TO DO
1: From the fund administration agreement, set down everything from "2. DUTIES AND" down to "affiliate's own offices)" word for word.
2: Recast the lines read from the page entries below as a JSON list of strings, one string per line, with blank lines and the pictures left out.

SELECTED EXTRACT

******************************

FUND ADMINISTRATION SERVICING AGREEMENT
THIS AGREEMENT is made and entered into as of this ___ day of ______,
2000, by and between Kit Xxxx Investment Trust, a Delaware business trust
(hereinafter referred to as the "Trust") and Firstar Mutual Fund Services, LLC,
a limited liability company organized under the laws of the State of Wisconsin
(hereinafter referred to as "FMFS").
WHEREAS, the Trust is an open-end management investment company which
is registered under the Investment Company Act of 1940, as amended (the "1940
Act");
WHEREAS, the Trust is authorized to create separate series, each
with its own separate investment portfolio;
WHEREAS, FMFS is a limited liability corporation and, among other things,
is in the business of providing fund administration services for the benefit of
its customers; and
WHEREAS, the Trust desires to retain FMFS to act as Administrator for
each series of the Trust listed on Exhibit A attached hereto, (each hereinafter
referred to as a "Fund"), as may be amended from time to time.
NOW, THEREFORE, in consideration of the mutual agreements herein made,
the Trust and FMFS agree as follows:
1. APPOINTMENT OF ADMINISTRATOR
The Trust hereby appoints FMFS as Administrator of the Trust on the
terms and conditions set forth in this Agreement, and FMFS hereby
accepts such appointment and agrees to perform the services and duties
set forth in this Agreement in consideration of the compensation
provided for herein.
2. DUTIES AND RESPONSIBILITIES OF FMFS
A. General Fund Management
1. Act as liaison among all Fund service providers
2. Supply:
a. Corporate secretarial services
b. Office facilities (which may be in FMFS's or its
affiliate's own offices)

******************************

Extracted page text:
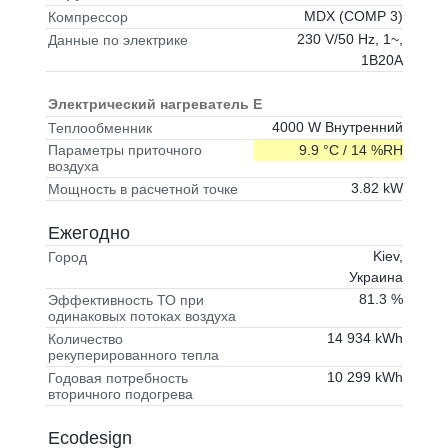
MDX (COMP 3)
Компрессор
230 V/50 Hz, 1~,
Данные по электрике
1B20A
Электрический нагреватель E
4000 W Внутренний
Теплообменник
9.9 °C / 14 %RH
Параметры приточного
воздуха
3.82 kW
Мощность в расчетной точке
Ежегодно
Kiev,
Город
Украина
81.3 %
Эффективность ТО при
одинаковых потоках воздуха
14 934 kWh
Количество
рекуперированного тепла
10 299 kWh
Годовая потребность
вторичного подогрева
Ecodesign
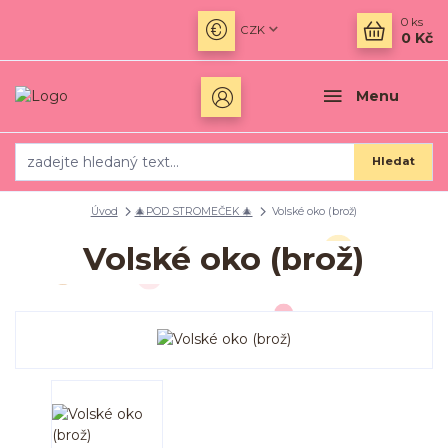
0
ks
CZK
0 Kč
Menu
Hledat
Úvod
🎄POD STROMEČEK 🎄
Volské oko (brož)
Volské oko (brož)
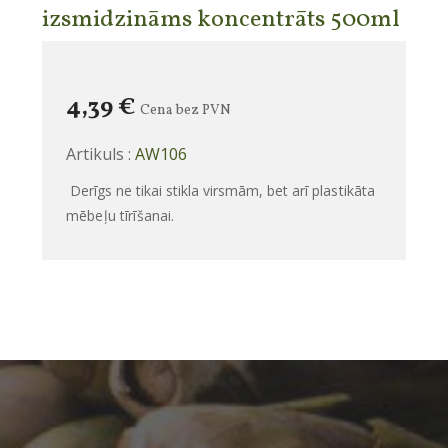
izsmidzināms koncentrāts 500ml
4,39 €
Cena bez PVN
Artikuls :
AW106
Derīgs ne tikai stikla virsmām, bet arī
plastikāta
mēbeļu tīrīšanai.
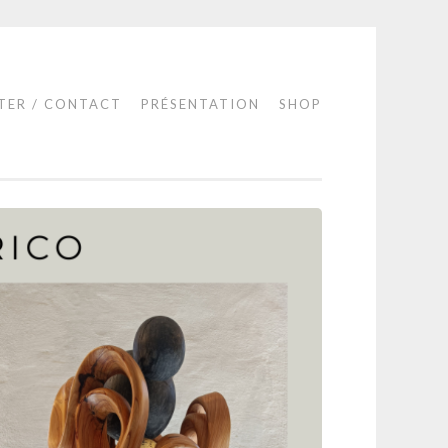
TER / CONTACT
PRÉSENTATION
SHOP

******************************

EXERCISE SOLUTIONS
1:
2. DUTIES AND RESPONSIBILITIES OF FMFS
A. General Fund Management
1. Act as liaison among all Fund service providers
2. Supply:
a. Corporate secretarial services
b. Office facilities (which may be in FMFS's or its
affiliate's own offices)

2:
[
  "MDX (COMP 3)",
  "Компрессор",
  "230 V/50 Hz, 1~,",
  "Данные по электрике",
  "1B20A",
  "Электрический нагреватель E",
  "4000 W Внутренний",
  "Теплообменник",
  "9.9 °C / 14 %RH",
  "Параметры приточного",
  "воздуха",
  "3.82 kW",
  "Мощность в расчетной точке",
  "Ежегодно",
  "Kiev,",
  "Город",
  "Украина",
  "81.3 %",
  "Эффективность ТО при",
  "одинаковых потоках воздуха",
  "14 934 kWh",
  "Количество",
  "рекуперированного тепла",
  "10 299 kWh",
  "Годовая потребность",
  "вторичного подогрева",
  "Ecodesign",
  "0",
  "ks",
  "CZK",
  "0 Kč",
  "Menu",
  "Hledat",
  "Úvod",
  "🎄POD STROMEČEK 🎄",
  "Volské oko (brož)",
  "Volské oko (brož)",
  "izsmidzināms koncentrāts 500ml",
  "4,39 €",
  "Cena bez PVN",
  "Artikuls :",
  "AW106",
  "Derīgs ne tikai stikla virsmām, bet arī",
  "plastikāta",
  "mēbeļu tīrīšanai.",
  "TER / CONTACT",
  "PRÉSENTATION",
  "SHOP"
]